▸ **To do**: Turn every line of the records below into a numbered list, skipping any blank lines.

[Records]
════════════════════
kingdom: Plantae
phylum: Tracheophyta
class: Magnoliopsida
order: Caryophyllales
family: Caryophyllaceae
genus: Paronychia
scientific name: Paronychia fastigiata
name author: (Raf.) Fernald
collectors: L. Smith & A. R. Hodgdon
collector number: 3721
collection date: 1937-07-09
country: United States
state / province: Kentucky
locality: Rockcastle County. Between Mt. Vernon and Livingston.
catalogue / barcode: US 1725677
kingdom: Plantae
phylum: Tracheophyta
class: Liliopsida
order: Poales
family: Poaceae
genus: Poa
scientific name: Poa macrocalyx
════════════════════
▸ **The solution**:
1. kingdom: Plantae
2. phylum: Tracheophyta
3. class: Magnoliopsida
4. order: Caryophyllales
5. family: Caryophyllaceae
6. genus: Paronychia
7. scientific name: Paronychia fastigiata
8. name author: (Raf.) Fernald
9. collectors: L. Smith & A. R. Hodgdon
10. collector number: 3721
11. collection date: 1937-07-09
12. country: United States
13. state / province: Kentucky
14. locality: Rockcastle County. Between Mt. Vernon and Livingston.
15. catalogue / barcode: US 1725677
16. kingdom: Plantae
17. phylum: Tracheophyta
18. class: Liliopsida
19. order: Poales
20. family: Poaceae
21. genus: Poa
22. scientific name: Poa macrocalyx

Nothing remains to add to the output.